The first Hiking the Wheel of the Year guide I worked on was for Imbolc, as it's when I first got the idea. At the time, we had been living in Tennessee less than a year, where the climate was even warmer than our old home in Virginia.
Imbolc means something different in Maine. In my guide, I speak of looking for early flowers; in the south daffodils start to bloom in February. Forsythia shoots deepen, and buds on trees start to wake up. Looking for these signs on a hike for this cross-quarter day was obvious.

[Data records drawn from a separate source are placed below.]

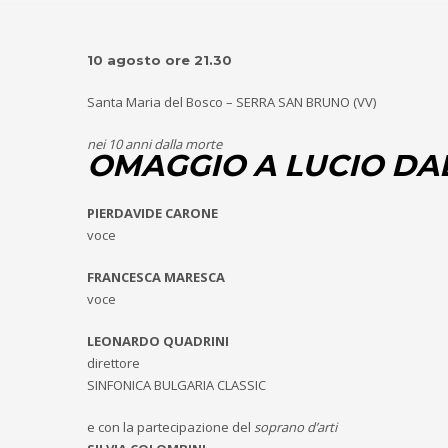
10 agosto ore 21.30
Santa Maria del Bosco – SERRA SAN BRUNO (VV)
nei 10 anni dalla morte
OMAGGIO A LUCIO DA
PIERDAVIDE CARONE
voce
FRANCESCA MARESCA
voce
LEONARDO QUADRINI
direttore
SINFONICA BULGARIA CLASSIC
e con la partecipazione del
soprano d’arti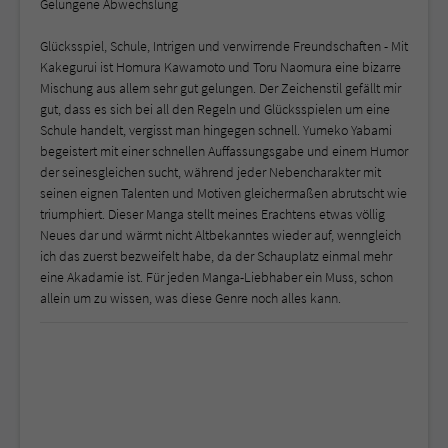
Gelungene Abwechslung
Glücksspiel, Schule, Intrigen und verwirrende Freundschaften - Mit
Kakegurui ist Homura Kawamoto und Toru Naomura eine bizarre
Mischung aus allem sehr gut gelungen. Der Zeichenstil gefällt mir
gut, dass es sich bei all den Regeln und Glücksspielen um eine
Schule handelt, vergisst man hingegen schnell. Yumeko Yabami
begeistert mit einer schnellen Auffassungsgabe und einem Humor
der seinesgleichen sucht, während jeder Nebencharakter mit
seinen eignen Talenten und Motiven gleichermaßen abrutscht wie
triumphiert. Dieser Manga stellt meines Erachtens etwas völlig
Neues dar und wärmt nicht Altbekanntes wieder auf, wenngleich
ich das zuerst bezweifelt habe, da der Schauplatz einmal mehr
eine Akadamie ist. Für jeden Manga-Liebhaber ein Muss, schon
allein um zu wissen, was diese Genre noch alles kann.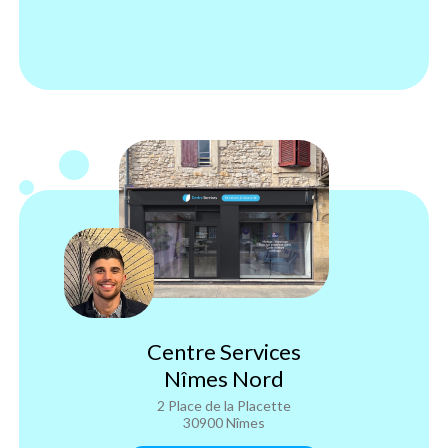
Centre Services
Nîmes Nord
2 Place de la Placette
30900 Nîmes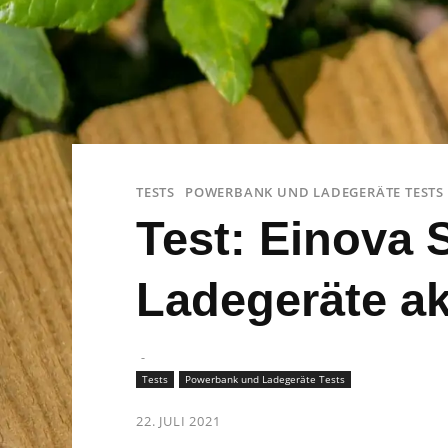
TESTS
POWERBANK UND LADEGERÄTE TESTS
Test: Einova 
Ladegeräte ak
-
Tests
Powerbank und Ladegeräte Tests
22. JULI 2021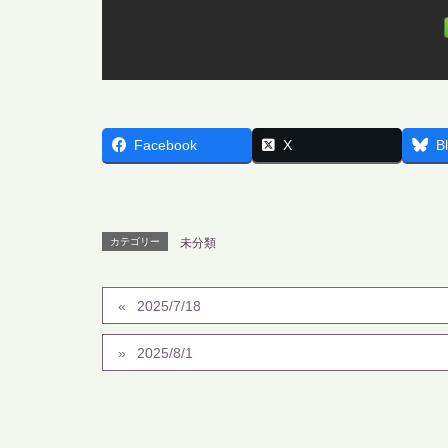
Facebook
X
B
カテゴリー
未分類
2025/7/18
2025/8/1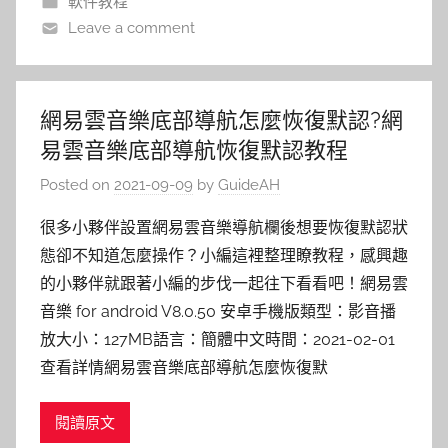
軟件教程
Leave a comment
網易雲音樂底部導航怎麼恢復默認?網
易雲音樂底部導航恢復默認教程
Posted on
2021-09-09
by
GuideAH
很多小夥伴設置網易雲音樂導航欄後想要恢復默認狀
態卻不知道怎麼操作？小編這裡整理瞭教程，感興趣
的小夥伴就跟著小編的步伐一起往下看看吧！網易雲
音樂 for android V8.0.50 安卓手機版類型：影音播
放大小：127MB語言：簡體中文時間：2021-02-01
查看詳情網易雲音樂底部導航怎麼恢復默
閱讀原文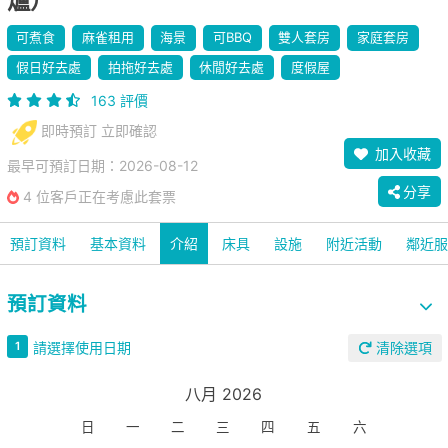
爐）
可煮食
麻雀租用
海景
可BBQ
雙人套房
家庭套房
假日好去處
拍拖好去處
休閒好去處
度假屋
163 評價
即時預訂 立即確認
加入收藏
最早可預訂日期：2026-08-12
分享
4 位客戶正在考慮此套票
預訂資料
基本資料
介紹
床具
設施
附近活動
鄰近服
預訂資料
請選擇使用日期
1
清除選項
八月 2026
日
一
二
三
四
五
六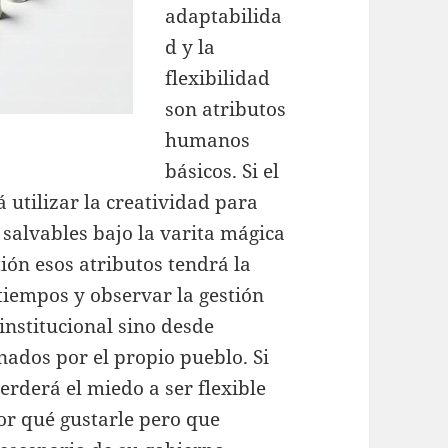
adaptabilida
d y la
flexibilidad
son atributos
humanos
básicos. Si el
á utilizar la creatividad para
 salvables bajo la varita mágica
stión esos atributos tendrá la
tiempos y observar la gestión
institucional sino desde
nados por el propio pueblo. Si
perderá el miedo a ser flexible
or qué gustarle pero que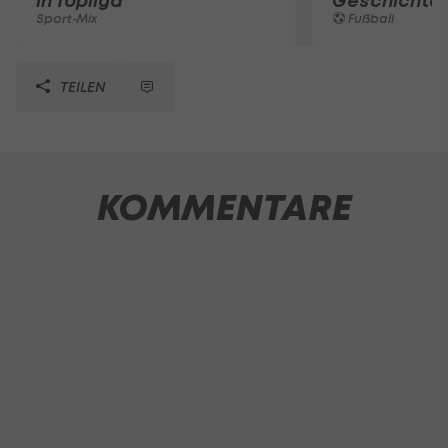
in Topliga
Geschichte
Sport-Mix
Fußball
TEILEN
KOMMENTARE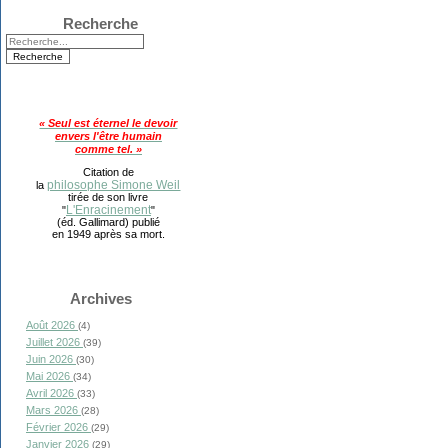
Recherche
« Seul est éternel le devoir
envers l'être humain
comme tel. »
Citation de
philosophe Simone Weil
la
tirée de son livre
L'Enracinement
"
"
(éd. Gallimard) publié
en 1949 après sa mort.
Archives
Août 2026
(4)
Juillet 2026
(39)
Juin 2026
(30)
Mai 2026
(34)
Avril 2026
(33)
Mars 2026
(28)
Février 2026
(29)
Janvier 2026
(29)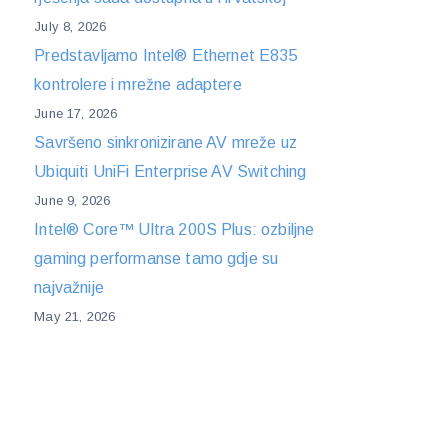
July 8, 2026
Predstavljamo Intel® Ethernet E835
kontrolere i mrežne adaptere
June 17, 2026
Savršeno sinkronizirane AV mreže uz
Ubiquiti UniFi Enterprise AV Switching
June 9, 2026
Intel® Core™ Ultra 200S Plus: ozbiljne
gaming performanse tamo gdje su
najvažnije
May 21, 2026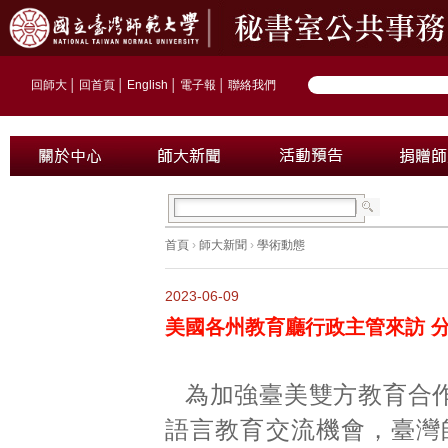
回師大
│
回首頁
│
English
│
電子報
│
聯絡我們
首頁
›
師大新聞
›
學術動態
2023-06-09
美國各州教育廳行政主管來訪 
為加強臺美雙方教育合
語言教育交流機會，臺灣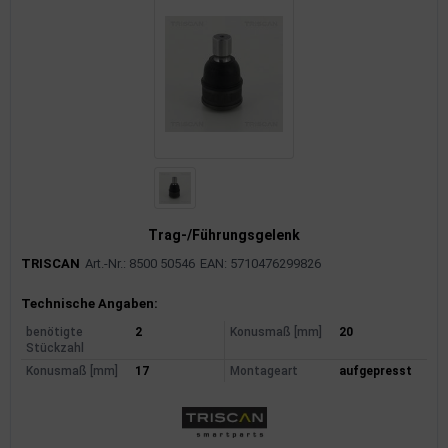
Trag-/Führungsgelenk
TRISCAN
Art.-Nr.: 8500 50546
EAN: 5710476299826
Produktinformationen
Technische Angaben:
benötigte
2
Konusmaß [mm]
20
Stückzahl
Konusmaß [mm]
17
Montageart
aufgepresst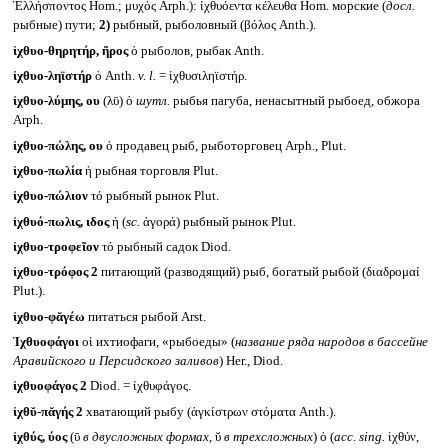
Ἑλλήσποντος Hom.; μυχός Arph.): ἰχθυόεντα κέλευθα Hom. морские (
досл.
рыбные) пути;
2)
рыбный, рыболовный (βόλος Anth.).
ἰχθυο-θηρητήρ, ῆρος
ὁ рыболов, рыбак Anth.
ἰχθυο-ληϊστήρ
ὁ Anth.
v. l.
= ἰχθυσιληϊστήρ.
ἰχθυο-λύμης, ου
(λῡ) ὁ
шутл.
рыбья пагуба, ненасытный рыбоед, обжора
Arph.
ἰχθυο-πώλης, ου
ὁ продавец рыб, рыботорговец Arph., Plut.
ἰχθυο-πωλία
ἡ рыбная торговля Plut.
ἰχθυο-πώλιον
τό рыбный рынок Plut.
ἰχθυό-πωλις, ιδος
ἡ (
sc.
ἀγορά) рыбный рынок Plut.
ἰχθυο-τροφεῖον
τό рыбный садок Diod.
ἰχθυο-τρόφος 2
питающий (разводящий) рыб, богатый рыбой (διαδρομαί
Plut.).
ἰχθυο-φᾰγέω
питаться рыбой Arst.
Ἰχθυοφάγοι
οἱ ихтиофаги, «рыбоеды» (
название ряда народов в бассейне
Аравийского и Персидского заливов
) Her., Diod.
ἰχθυοφάγος 2
Diod. = ἰχθυφάγος.
ἰχθῠ-πᾰγής 2
хватающий рыбу (ἀγκίστρων στόματα Anth.).
ἰχθύς, ύος
(ῡ
в двусложных формах,
ῠ
в трехсложных
) ὁ (
acc. sing.
ἰχθύν,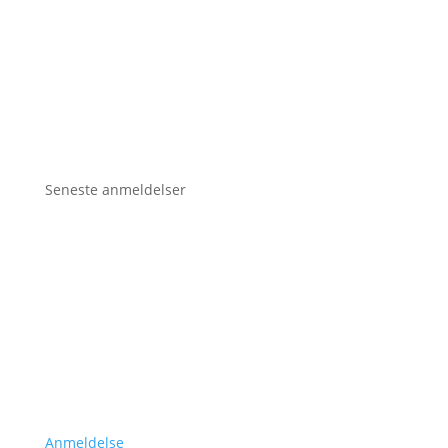
Seneste anmeldelser
Anmeldelse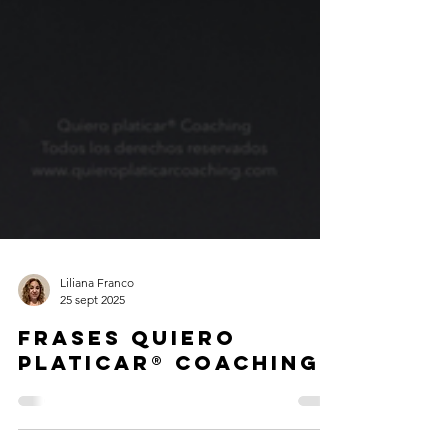
Liliana Franco
25 sept 2025
Frases Quiero
platicar® Coaching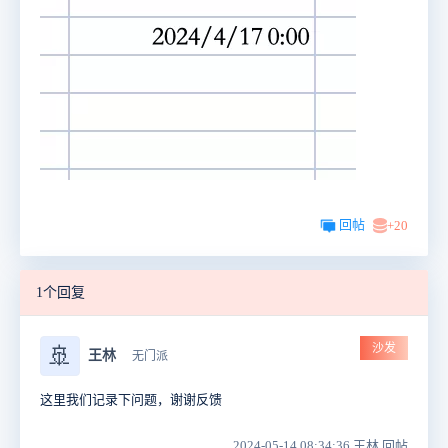
回帖
+20
1个回复
沙发
🚢
王林
无门派
这里我们记录下问题，谢谢反馈
2024-05-14 08:34:36 王林 回帖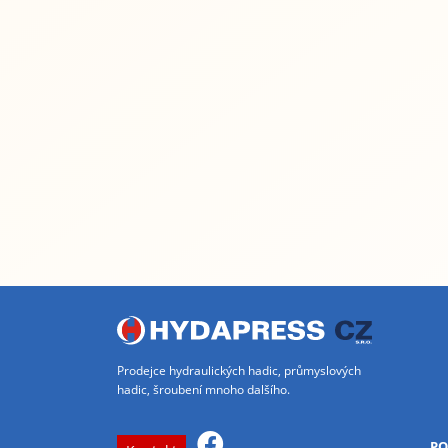
Prodejce hydraulických hadic, průmyslových
hadic, šroubení mnoho dalšího.
PO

In Maine, we are having to learn new signs that the wheel of the year is in fact still turning. The ground is still coated with snow, we go weeks without seeing the temperatures rise above freezing, and snowshoes or microspikes are still very much a necessity for any time spent on trails. I know, scientifically, that due to ocean temperatures this is also the coldest time of year. But in a southern climate, "cold" is relative, and the lengthening of days combined with sustained daytime temperatures above freezing influence the rebirth cycle in a way the frozen north won't see for several more weeks.
Imbolc has always been, to me, a celebration of subtlety. It's internal; both personally, and in the earth. I always find this, of all the pagan Sabbats, hardest to put into words for this reason. "It's about...milk?" I fumble, and usually just say it's the midway point between winter and spring.
But after years of trying to articulate what this season is about--reading other blog posts, writings by elders, spellbooks, seasonal guides, infographs, and pinterest boards, my own meditations, the one word that best describes Imbolc is stirring.
If you are a person who has been pregnant for at least 4-5 months, it is the quickening. Those small, butterfly beats of movement that you can feel long before anyone else can see what is happening. But on the inside, there is life and motion and change. There is proof of something new.
If you have not been or cannot become pregnant--imagine bread. If you are not paying attention, you don't see it as it first starts to rise. It's easy to blink and miss the transition from a ball of wet flour into something puffy and ready to bake. The yeast comes to life during the period of rest. Tiny movements, undetectable to the eye, but growing, growing.
Imbolc is the reminder that these stirrings are happening. To go out and walk and look for them. Even where flowers are months away, we know the days are longer. The sun burns higher in the sky, the light a little bit brighter than the low beams of midwinter. There is color starting to emerge in the forest in the new growth on tree branches, and the brighter greens of evergreen needles.
So yes, hike. Look for these signs of rebirth, as your climate allows. Make plans for the hikes you want to do for the rest of the year--what you want to do while it is still cold. Where the trillium and mountain laurel grow. When the peak bloom of flame azaleas is. The best time to eat ripe blueberries as the low bushes brush against your ankles. Come in from your hike and plan, and dream, and sip tea and look out at the barren woods and know that this stillness is coming to an end.